Task prompt
Write the next part of the forum thread on performance goals and optimization, picking up after its final post.

No that is not true at all.
I am writing a crud app to be used by 1 person, some manager of a widget factory. I say "my perf goal is to have page loads in 10 seconds or less". How will that make my code more complex? If anything it will make my code MORE simple, as I can relax all kinds of constraints like "making 72 database queries per page is generally bad".
I believe the GP's point was that if you know that your performance goals are very relaxed, then you can make the code appropriately simple from the beginning. Conversely, if your performance goals are stringent, then you can take an appropriate approach from the beginning.
I disagree completely with your 80% number. I haven't worked on a project that had 0 performance work ever.
Performance is a first class design constraint just like development time, budget & functionality, if you don't treat it as such from the beginning you are asking for trouble.
But different parts of a project usually have different performance goals. Typically just the important/frequently used parts need to be optimized. Infrequently used things (maybe setup, admin interface, options dialog) can usually just be "good enough."
So one could say that within a project, 80% of the code isn't performance critical.
No kidding. Who ever said anything about not knowing what the requirements are?
The point you were disagreeing with here was "80% of the software an engineer will write will not require optimization". ie, 80% of any given system hitting the performance requirements naively. So... why are you still arguing?

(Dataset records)
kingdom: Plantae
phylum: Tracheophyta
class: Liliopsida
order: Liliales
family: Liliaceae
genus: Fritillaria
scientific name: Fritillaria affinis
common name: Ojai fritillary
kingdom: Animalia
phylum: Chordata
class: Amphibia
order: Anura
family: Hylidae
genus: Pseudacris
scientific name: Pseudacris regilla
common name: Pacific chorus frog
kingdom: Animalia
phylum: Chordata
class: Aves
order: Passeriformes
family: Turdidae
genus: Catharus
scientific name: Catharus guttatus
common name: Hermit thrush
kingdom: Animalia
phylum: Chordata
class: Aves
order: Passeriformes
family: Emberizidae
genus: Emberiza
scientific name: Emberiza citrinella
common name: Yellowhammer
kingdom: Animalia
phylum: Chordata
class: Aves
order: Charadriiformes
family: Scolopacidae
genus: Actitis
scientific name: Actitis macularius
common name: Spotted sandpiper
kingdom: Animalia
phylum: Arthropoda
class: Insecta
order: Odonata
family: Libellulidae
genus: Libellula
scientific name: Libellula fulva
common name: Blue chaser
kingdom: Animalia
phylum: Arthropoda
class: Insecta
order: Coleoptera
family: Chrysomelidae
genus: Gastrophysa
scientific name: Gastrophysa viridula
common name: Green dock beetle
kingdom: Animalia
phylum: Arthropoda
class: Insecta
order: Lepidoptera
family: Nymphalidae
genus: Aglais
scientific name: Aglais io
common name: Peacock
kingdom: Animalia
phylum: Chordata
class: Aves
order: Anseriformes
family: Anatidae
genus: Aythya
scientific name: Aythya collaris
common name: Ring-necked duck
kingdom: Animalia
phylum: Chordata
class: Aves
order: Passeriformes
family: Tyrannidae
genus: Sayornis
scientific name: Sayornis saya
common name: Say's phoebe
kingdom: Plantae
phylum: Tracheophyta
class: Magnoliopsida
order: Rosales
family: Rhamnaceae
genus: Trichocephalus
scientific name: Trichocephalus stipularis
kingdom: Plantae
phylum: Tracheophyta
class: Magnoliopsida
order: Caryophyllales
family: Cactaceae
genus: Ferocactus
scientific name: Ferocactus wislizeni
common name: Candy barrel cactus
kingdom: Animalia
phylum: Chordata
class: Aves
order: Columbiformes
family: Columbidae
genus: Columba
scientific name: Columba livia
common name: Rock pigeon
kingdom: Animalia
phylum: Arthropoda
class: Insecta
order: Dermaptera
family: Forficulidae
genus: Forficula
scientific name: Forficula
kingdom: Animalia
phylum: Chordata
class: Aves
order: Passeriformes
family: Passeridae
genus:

Final result
Because blind adherence to the "Make it work then make it fast" advice has been the bane of my career.
Generally speaking, I have not found it to be true that you can make something fast if you didn't think about performance first. If you thought about it, and came to the decision "it will be fast enough no matter what we do" bully for you, but for me that happens way less than 80% of the time.
That's all well and good, but still "make it work" should always come before "make it fast". For example the code I'm writing right now in my other window is terribly inefficient, quite naive and may very well have to be re-written, but I don't care at the moment. All I care about right now is: Is what I'm trying to do actually practically possible in the general case. If so what approach will give the best/good enough results. And finally, if I manage to do what I'm trying to do, will this particular approach offer a better solution to the higher level problem I'm dealing with than my other approach.
Once I've answered "yes" to all those questions then I can think about heading back and trying to make it fast. Writing really high performance code that doesn't solve the problem you have or give you the results that you need is, of course, a waste of time.
You misunderstand "make it work" includes performance goals. The difference is if you consider them upfront it includes the explicitly not implicitly.
You'd never say that the you've made the code "work" if you knew it would take 3x of your budget to get there. Similarly with performance, it doesn't "work" if it doesn't meet the perf goals of the project, no matter how relaxed they might be.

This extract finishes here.